:: What you need to do ::
Reproduce every line of the material below, word for word and in the same order.

(Collected data entries)
########
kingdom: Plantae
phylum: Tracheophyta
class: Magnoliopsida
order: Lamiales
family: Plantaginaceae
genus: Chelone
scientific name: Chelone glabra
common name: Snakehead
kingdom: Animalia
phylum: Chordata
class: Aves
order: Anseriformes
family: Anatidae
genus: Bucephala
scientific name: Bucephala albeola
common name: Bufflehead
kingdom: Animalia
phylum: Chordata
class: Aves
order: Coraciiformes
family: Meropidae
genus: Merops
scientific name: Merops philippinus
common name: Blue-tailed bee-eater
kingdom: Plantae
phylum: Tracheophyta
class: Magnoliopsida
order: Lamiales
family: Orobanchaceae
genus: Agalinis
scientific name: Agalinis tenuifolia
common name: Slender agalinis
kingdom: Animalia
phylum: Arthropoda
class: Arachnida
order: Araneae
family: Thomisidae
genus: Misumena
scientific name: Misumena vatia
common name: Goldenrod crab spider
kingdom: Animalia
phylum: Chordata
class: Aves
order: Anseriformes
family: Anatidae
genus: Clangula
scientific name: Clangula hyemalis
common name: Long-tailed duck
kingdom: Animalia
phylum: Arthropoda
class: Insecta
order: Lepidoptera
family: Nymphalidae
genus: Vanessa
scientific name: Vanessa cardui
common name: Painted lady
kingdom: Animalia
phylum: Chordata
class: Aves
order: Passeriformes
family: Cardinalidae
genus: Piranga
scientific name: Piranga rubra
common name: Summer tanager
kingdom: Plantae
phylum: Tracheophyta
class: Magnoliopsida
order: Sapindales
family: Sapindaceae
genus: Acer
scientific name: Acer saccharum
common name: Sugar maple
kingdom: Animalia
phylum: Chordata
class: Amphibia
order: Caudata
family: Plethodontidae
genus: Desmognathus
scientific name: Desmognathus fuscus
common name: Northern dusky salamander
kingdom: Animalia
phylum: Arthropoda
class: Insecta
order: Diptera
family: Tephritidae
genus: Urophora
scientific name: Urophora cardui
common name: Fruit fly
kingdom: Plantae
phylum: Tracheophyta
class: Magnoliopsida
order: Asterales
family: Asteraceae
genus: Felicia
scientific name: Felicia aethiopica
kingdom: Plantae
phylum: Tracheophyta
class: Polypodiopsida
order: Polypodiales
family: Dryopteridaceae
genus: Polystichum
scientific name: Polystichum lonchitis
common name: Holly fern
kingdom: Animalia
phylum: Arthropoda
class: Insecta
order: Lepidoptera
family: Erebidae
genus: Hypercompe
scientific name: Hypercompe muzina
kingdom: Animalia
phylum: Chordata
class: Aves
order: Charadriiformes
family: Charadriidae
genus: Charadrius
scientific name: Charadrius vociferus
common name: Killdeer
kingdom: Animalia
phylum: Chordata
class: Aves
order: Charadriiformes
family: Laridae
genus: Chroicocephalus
########
:: In response ::
kingdom: Plantae
phylum: Tracheophyta
class: Magnoliopsida
order: Lamiales
family: Plantaginaceae
genus: Chelone
scientific name: Chelone glabra
common name: Snakehead
kingdom: Animalia
phylum: Chordata
class: Aves
order: Anseriformes
family: Anatidae
genus: Bucephala
scientific name: Bucephala albeola
common name: Bufflehead
kingdom: Animalia
phylum: Chordata
class: Aves
order: Coraciiformes
family: Meropidae
genus: Merops
scientific name: Merops philippinus
common name: Blue-tailed bee-eater
kingdom: Plantae
phylum: Tracheophyta
class: Magnoliopsida
order: Lamiales
family: Orobanchaceae
genus: Agalinis
scientific name: Agalinis tenuifolia
common name: Slender agalinis
kingdom: Animalia
phylum: Arthropoda
class: Arachnida
order: Araneae
family: Thomisidae
genus: Misumena
scientific name: Misumena vatia
common name: Goldenrod crab spider
kingdom: Animalia
phylum: Chordata
class: Aves
order: Anseriformes
family: Anatidae
genus: Clangula
scientific name: Clangula hyemalis
common name: Long-tailed duck
kingdom: Animalia
phylum: Arthropoda
class: Insecta
order: Lepidoptera
family: Nymphalidae
genus: Vanessa
scientific name: Vanessa cardui
common name: Painted lady
kingdom: Animalia
phylum: Chordata
class: Aves
order: Passeriformes
family: Cardinalidae
genus: Piranga
scientific name: Piranga rubra
common name: Summer tanager
kingdom: Plantae
phylum: Tracheophyta
class: Magnoliopsida
order: Sapindales
family: Sapindaceae
genus: Acer
scientific name: Acer saccharum
common name: Sugar maple
kingdom: Animalia
phylum: Chordata
class: Amphibia
order: Caudata
family: Plethodontidae
genus: Desmognathus
scientific name: Desmognathus fuscus
common name: Northern dusky salamander
kingdom: Animalia
phylum: Arthropoda
class: Insecta
order: Diptera
family: Tephritidae
genus: Urophora
scientific name: Urophora cardui
common name: Fruit fly
kingdom: Plantae
phylum: Tracheophyta
class: Magnoliopsida
order: Asterales
family: Asteraceae
genus: Felicia
scientific name: Felicia aethiopica
kingdom: Plantae
phylum: Tracheophyta
class: Polypodiopsida
order: Polypodiales
family: Dryopteridaceae
genus: Polystichum
scientific name: Polystichum lonchitis
common name: Holly fern
kingdom: Animalia
phylum: Arthropoda
class: Insecta
order: Lepidoptera
family: Erebidae
genus: Hypercompe
scientific name: Hypercompe muzina
kingdom: Animalia
phylum: Chordata
class: Aves
order: Charadriiformes
family: Charadriidae
genus: Charadrius
scientific name: Charadrius vociferus
common name: Killdeer
kingdom: Animalia
phylum: Chordata
class: Aves
order: Charadriiformes
family: Laridae
genus: Chroicocephalus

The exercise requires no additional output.